• _Exercise_:
From the first line to the last, please reproduce the material exactly, skipping the pictures.
──────── Input material
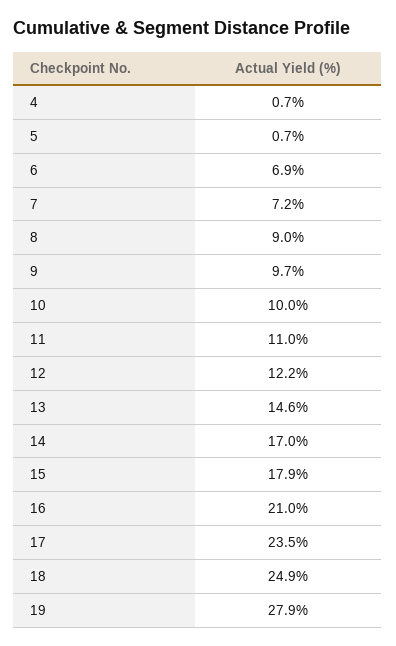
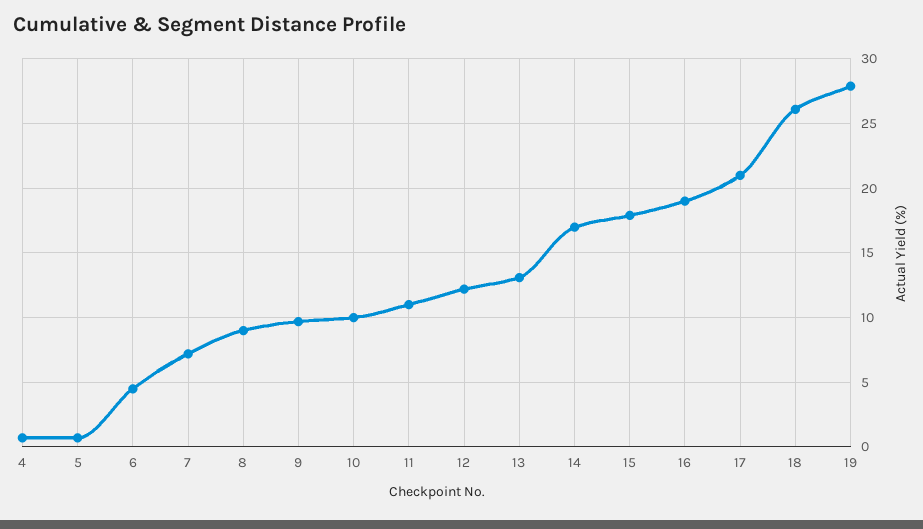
6: 6.9 -> 4.5
13: 14.6 -> 13
16: 21 -> 19
17: 23.5 -> 21
18: 24.9 -> 26

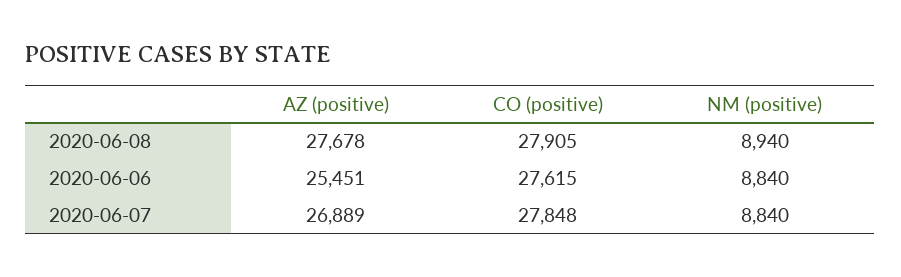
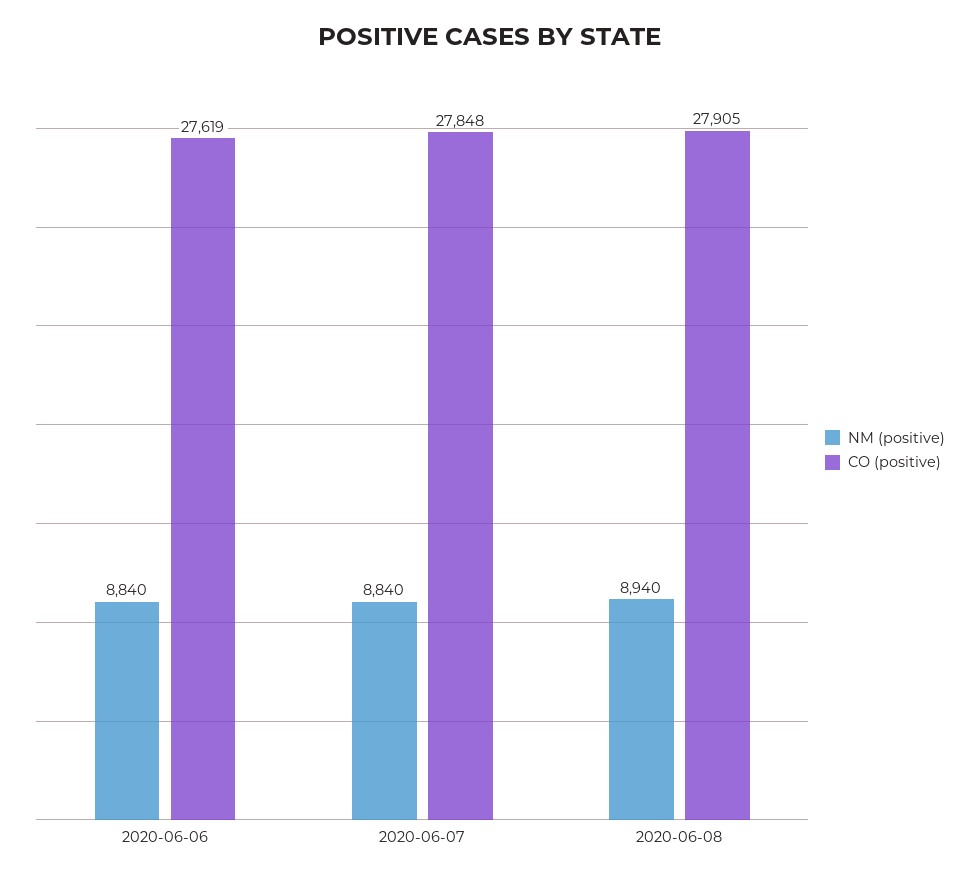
AZ (positive), 2020-06-08: 27678 -> none
AZ (positive), 2020-06-06: 25451 -> none
CO (positive), 2020-06-06: 27615 -> 27619
AZ (positive), 2020-06-07: 26889 -> none

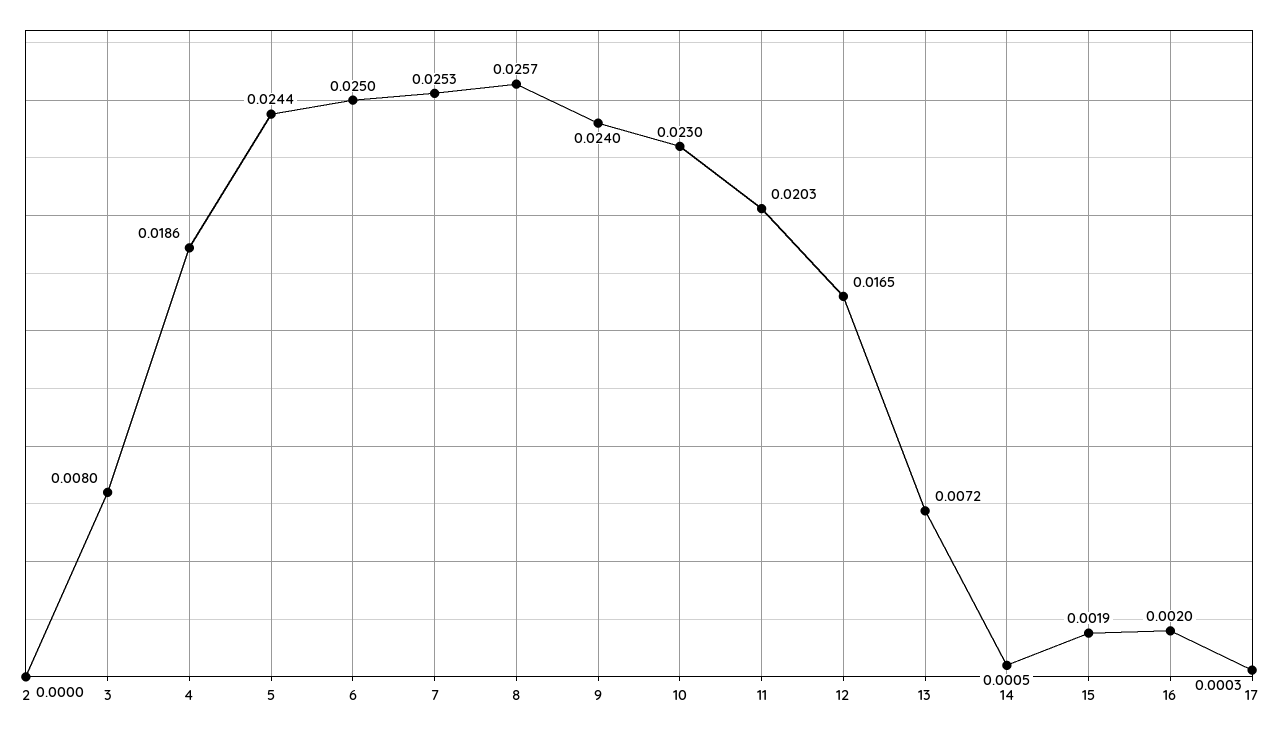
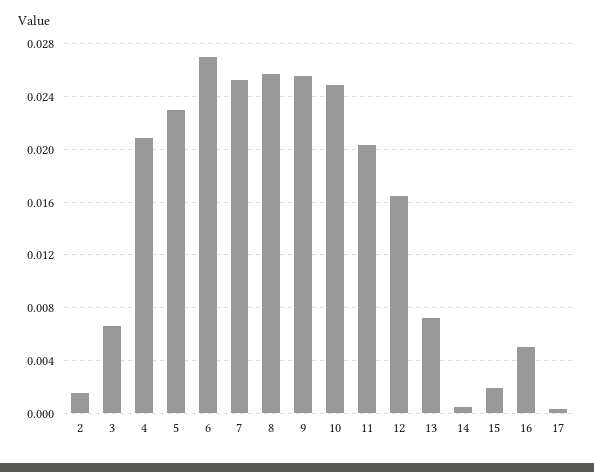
2: 0 -> 0.0015
3: 0.008 -> 0.0065
4: 0.0186 -> 0.021
5: 0.0244 -> 0.023
6: 0.025 -> 0.027
9: 0.024 -> 0.0255
10: 0.023 -> 0.025
16: 0.002 -> 0.005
────────────────
• _Completed exercise_:
6: 6.9 -> 4.5
13: 14.6 -> 13
16: 21 -> 19
17: 23.5 -> 21
18: 24.9 -> 26

AZ (positive), 2020-06-08: 27678 -> none
AZ (positive), 2020-06-06: 25451 -> none
CO (positive), 2020-06-06: 27615 -> 27619
AZ (positive), 2020-06-07: 26889 -> none

2: 0 -> 0.0015
3: 0.008 -> 0.0065
4: 0.0186 -> 0.021
5: 0.0244 -> 0.023
6: 0.025 -> 0.027
9: 0.024 -> 0.0255
10: 0.023 -> 0.025
16: 0.002 -> 0.005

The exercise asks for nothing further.